Zweifel an Grönlandkrater-Studie

Ist die Sensation wieder abgesagt? Der österreichische Impakt-Experte Christian Köberl hegt Zweifel an dem kürzlich entdeckten Riesenkrater unter Grönlands Eisdecke: Die Studie beinhalte „Überinterpretationen und Widersprüche“.
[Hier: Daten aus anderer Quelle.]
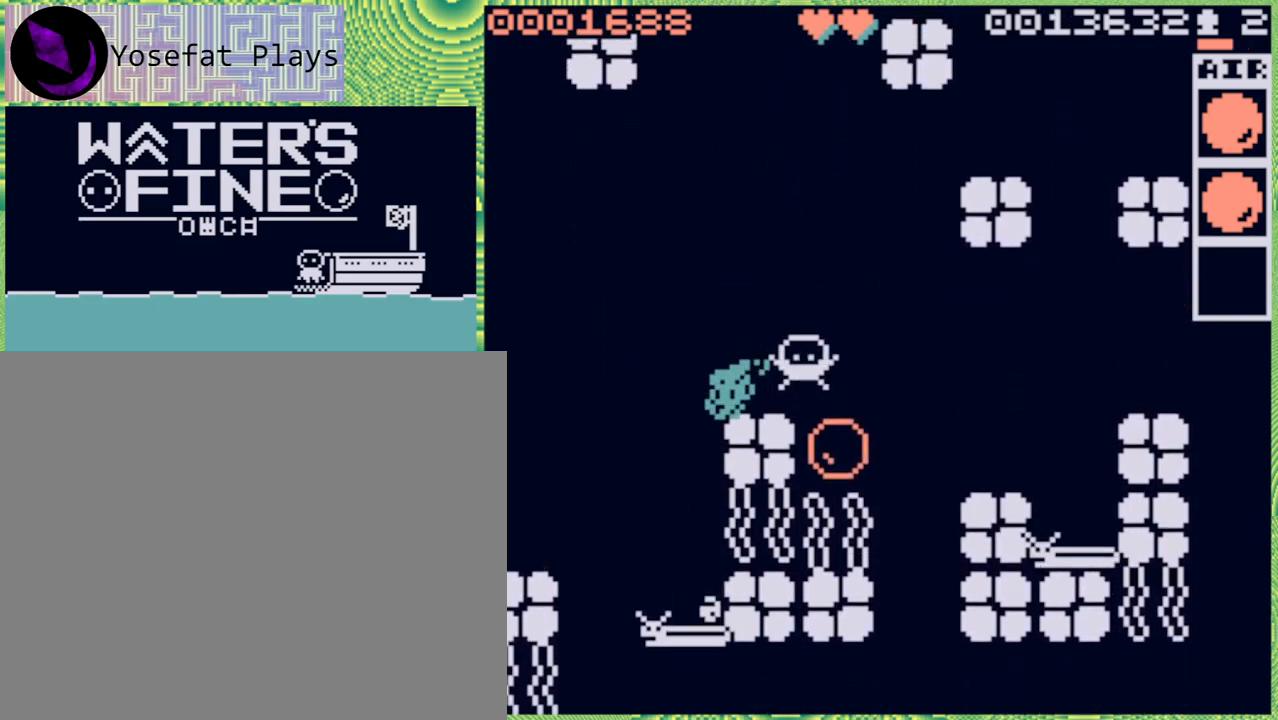
{"buttons": [], "left_stick": "up", "right_stick": "center", "events": [[83, "left_stick", "center"], [433, "left_stick", "up"]]}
Die Vorgeschichte: Forscher um Kurt Kjaer vom Zentrum für GeoGenetics am Naturhistorischen Museum der Universität Kopenhagen berichteten diese Woche im Fachjournal „Science Advances“ von einem 31 Kilometer großen Einschlagkrater unter dem Eisschild Grönlands.

Eine 2015 am äußersten Rand der Eisdecke entdeckte kreisförmige Vertiefung danach vorgenommene Eisradar-Aufnahmen aus dem Flugzeug bestätigten für die Wissenschaftler die Struktur eines Einschlags. Zudem verwiesen sie auf aus dem Krater gespülten Quarzsand, der die für einen Einschlag typischen Deformationsmerkmale aufwies.

Offene Fragen

Für Köberl zeigen nur auf Fernerkundung basierende Untersuchen nichts anderes als die mögliche Existenz einer kreisähnlichen Struktur unter dem Gletscher, „von einem Nachweis eines Einschlagkraters unter dem Eis zu sprechen, ist schlichtweg falsch“. Welcher Natur die Struktur sei, könne man ohne Untersuchungen der Gesteine nicht nachweisen.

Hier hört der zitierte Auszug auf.